To analyze complex systems in nuclear research and development, exascale simulations are being developed by advancing the simulation and computational technologies that were devised for tera/petascale simulations.

 


Simulation techniques for analyzing complex phenomena comprising various physics effects are essential for resolving issues created by the accident at the TEPCO’s Fukushima Daiichi NPS, such as the environmental dynamics of radioactive substances, the volume reduction of polluted soil, and the study of severe accidents. They are also required for research and development of future nuclear systems. For example, severe-accident analyses require not only macroscale thermal-hydraulic simulations for the melt-relocation behavior of nuclear fuels and structural materials but also mesoscale simulations for evaluating complicated interface formation owing to mixing of molten debris and fracture events such as crack growth, and microscale quantum simulations for estimating diffusion, chemical reactions, and phase transitions in extreme environments at high temperature and pressure. In addition to these new simulation techniques, computational technologies that support high-performance computing for simulating such complex phenomena are required.

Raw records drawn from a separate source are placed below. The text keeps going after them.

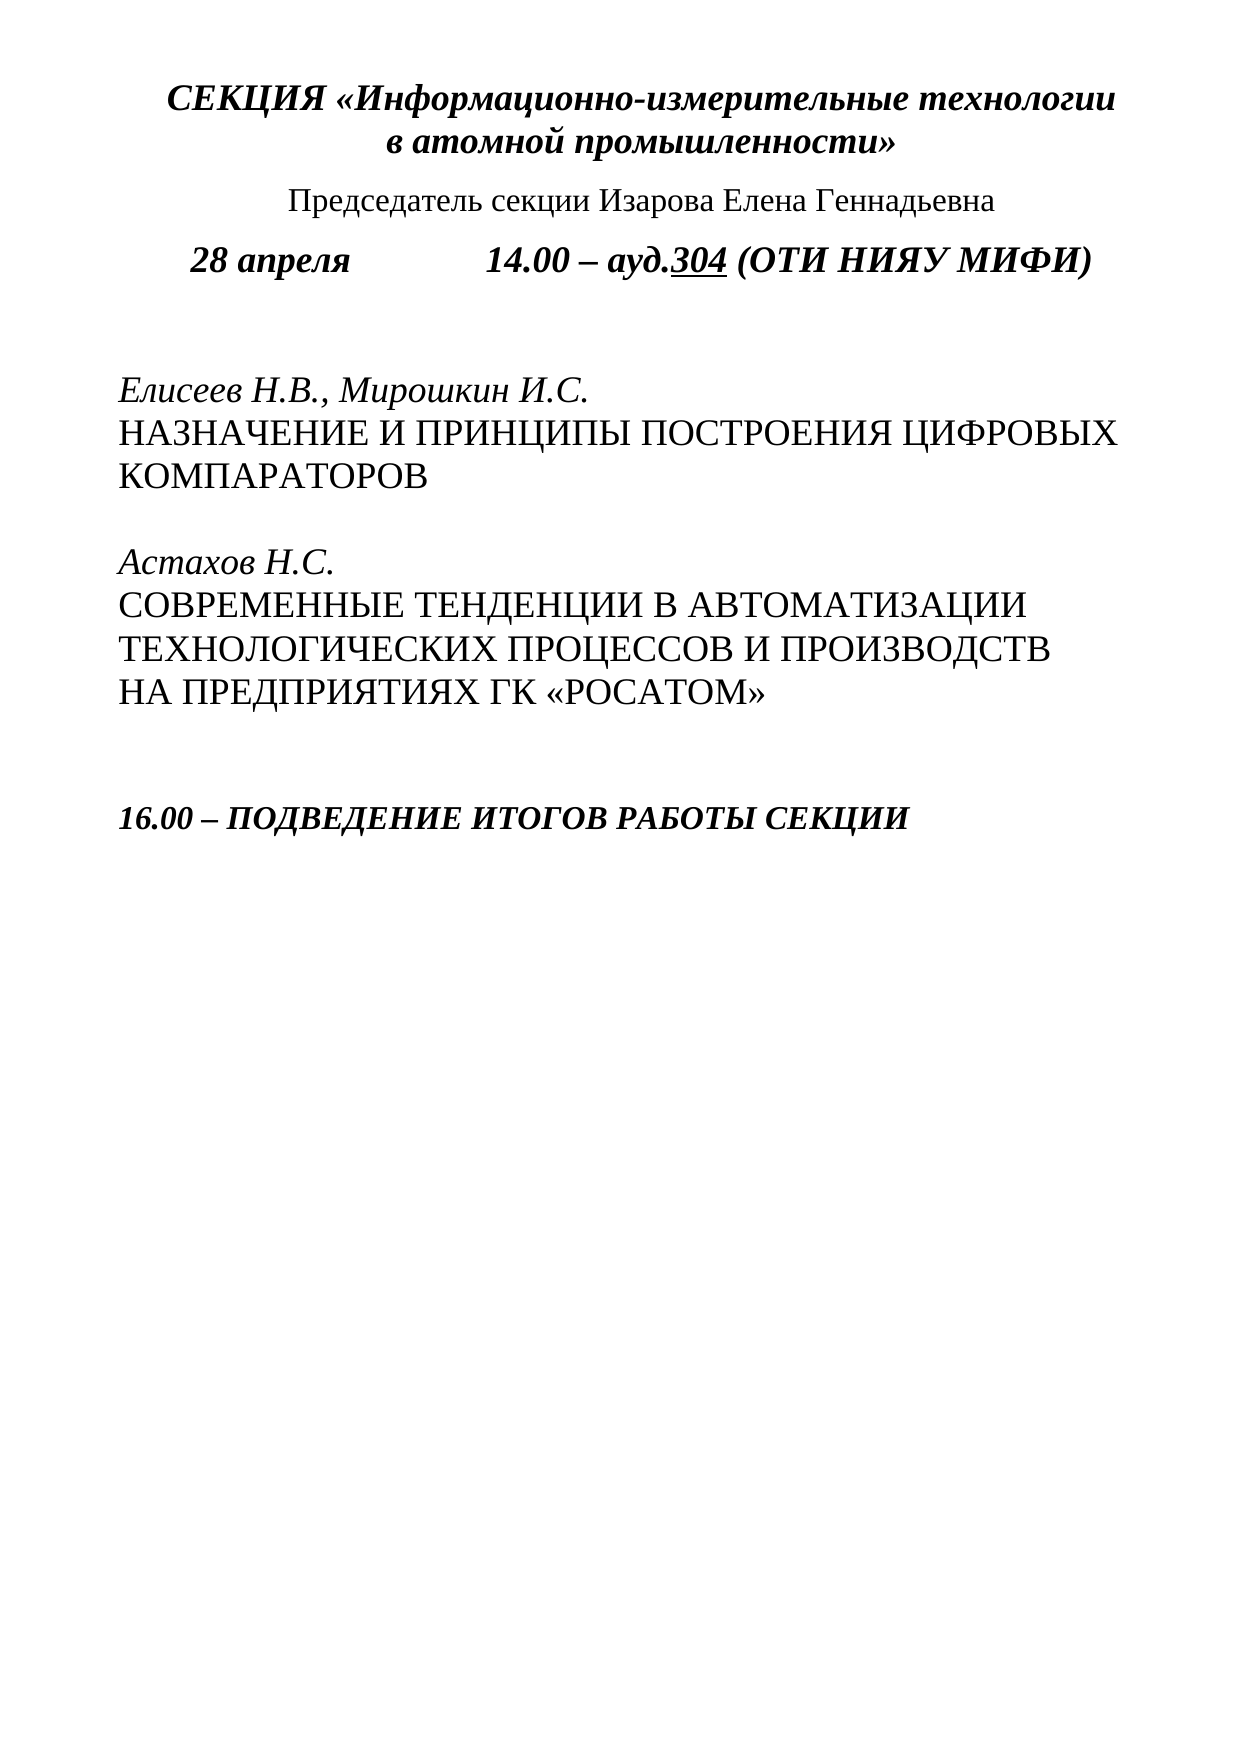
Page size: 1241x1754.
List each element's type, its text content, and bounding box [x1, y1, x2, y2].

text Председатель секции Изарова Елена Геннадьевна [118, 180, 1165, 219]
text Елисеев Н.В., Мирошкин И.С. [118, 367, 1165, 410]
text Астахов Н.С. [118, 540, 1165, 583]
text 16.00 – ПОДВЕДЕНИЕ ИТОГОВ РАБОТЫ СЕКЦИИ [118, 798, 1165, 837]
text СЕКЦИЯ «Информационно-измерительные технологии [118, 75, 1165, 118]
text в атомной промышленности» [118, 118, 1165, 161]
text НА ПРЕДПРИЯТИЯХ ГК «РОСАТОМ» [118, 669, 1165, 712]
text НАЗНАЧЕНИЕ И ПРИНЦИПЫ ПОСТРОЕНИЯ ЦИФРОВЫХ КОМПАРАТОРОВ [118, 410, 1165, 497]
text СОВРЕМЕННЫЕ ТЕНДЕНЦИИ В АВТОМАТИЗАЦИИ ТЕХНОЛОГИЧЕСКИХ ПРОЦЕССОВ И ПРОИЗВОДСТВ [118, 583, 1165, 669]
text 28 апреля 14.00 – ауд.304 (ОТИ НИЯУ МИФИ) [118, 238, 1165, 281]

Thus far, we have developed simulation techniques such as structural analysis, quantum simulations, and fluid simulations, which form the basis for analyzing complex phenomena, as well as computational technologies such as numerical algorithms and visualization systems. We further advance these techniques and perform new analyses of complex phenomena by actively addressing various results from observations and experiments (Fig.10-1). Such simulation techniques for complex phenomena will become a common foundation for general nuclear research and development.

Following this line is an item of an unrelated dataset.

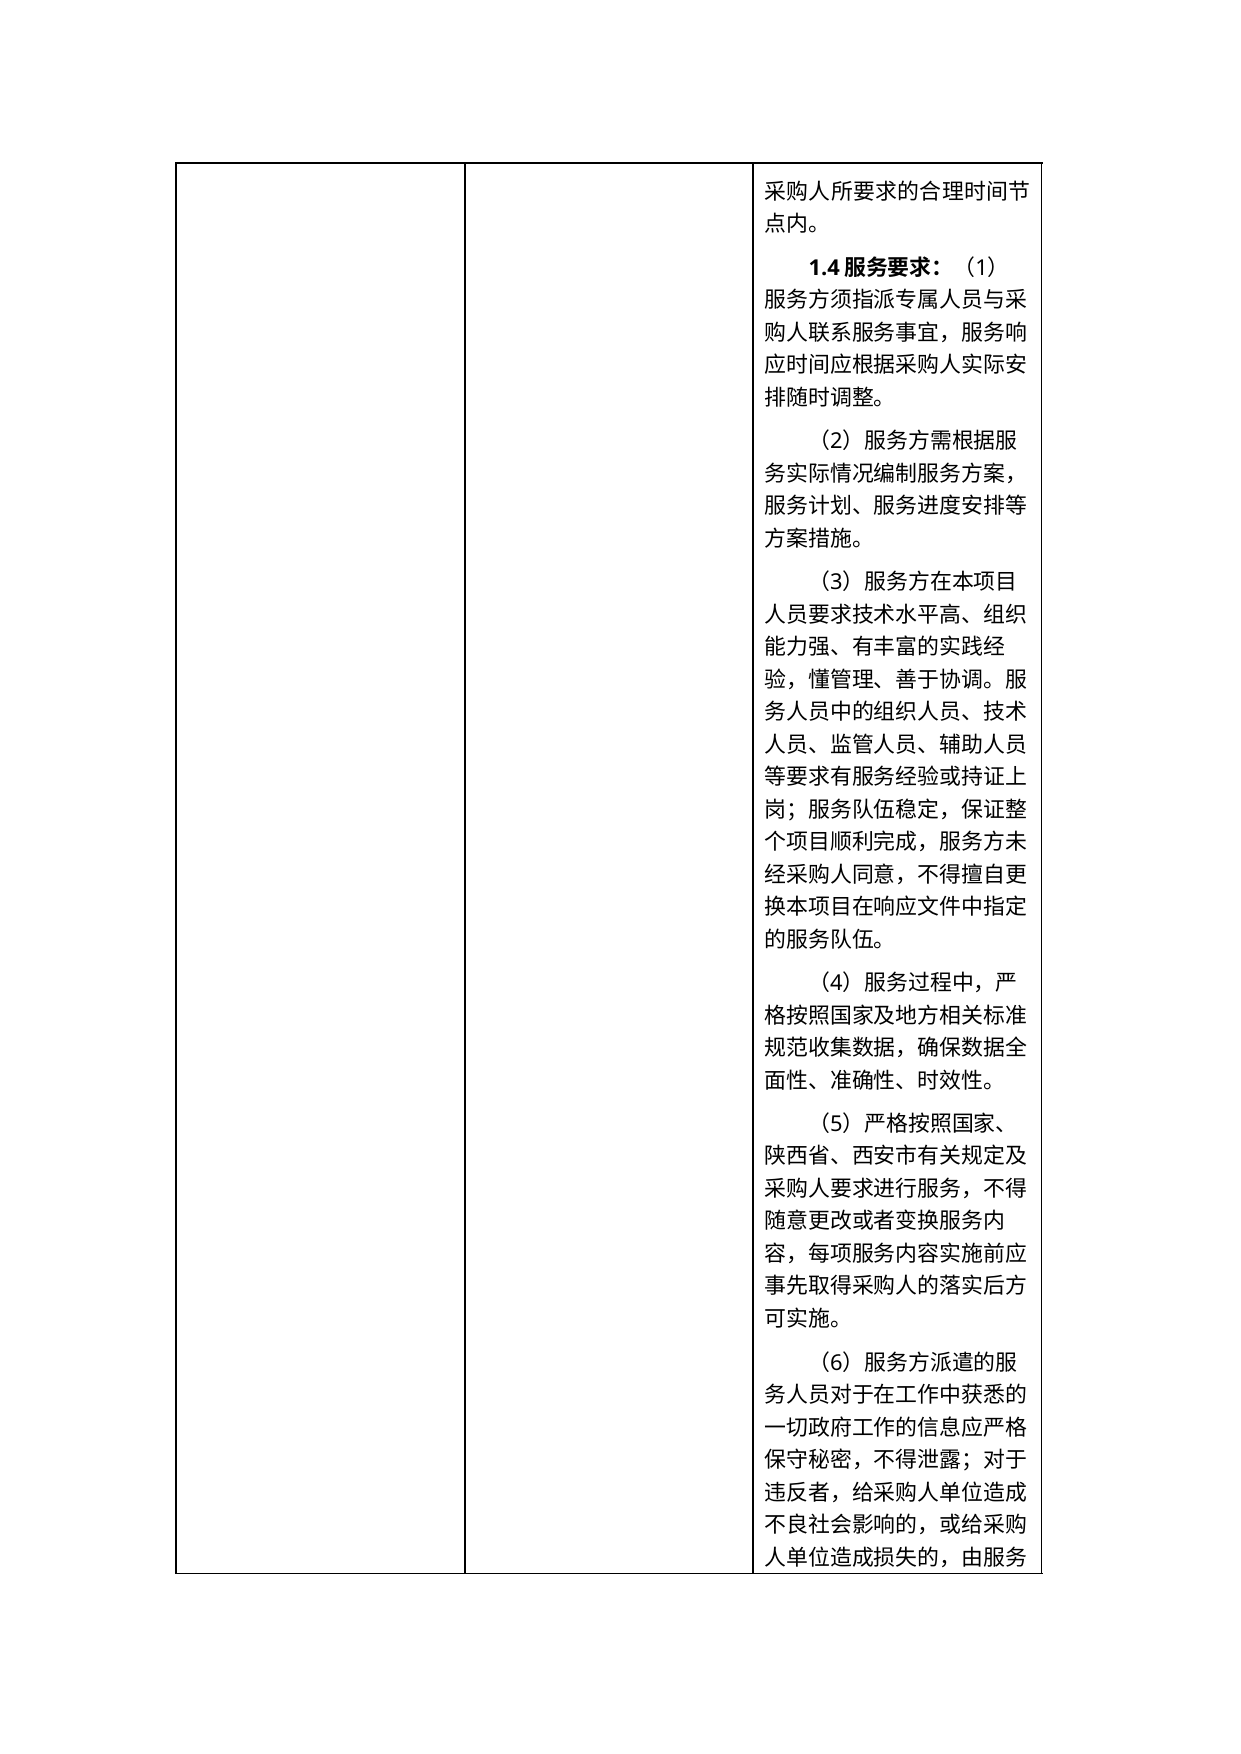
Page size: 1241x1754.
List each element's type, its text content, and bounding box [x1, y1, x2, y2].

table_cell [466, 164, 752, 1573]
table_cell 1 [177, 164, 464, 1573]
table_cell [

In FY2015, as a computer-science contribution to the reconstruction and revitalization of Fukushima Prefecture, we established a method to evaluate air-dose rates from radioactive cesium in soil and then applied this method to different remediation strategies for contaminated soil (Chapter 1, Topic 1-10). In contrast, toward analyses of complex phenomena, the following simulation techniques were improved.

(1) Seismic analysis of the High-Temperature Engineering Test Reactor (HTTR) using a three-dimensional vibration simulator and its validation against the observation obtained during the Great East Japan Earthquake (Topic 10-1).

(2) Estimation of the specific heat of PuO2 based on first-principles calculations and study of its mechanism at high temperature (Topic 10-2).

(3) First-principles-based study on the cross-slip mechanism of dislocations, which dictates the ductility of hexagonal close-packed metals such as magnesium and zirconium (Topic 10-3).

(4) Development of an electron model that enables multi-time-scale simulations of electron turbulence in fusion plasmas (Topic 10-4).

We steadily promote research of simulation and computational techniques, which are a common foundation for nuclear research and development, and provide them to the community.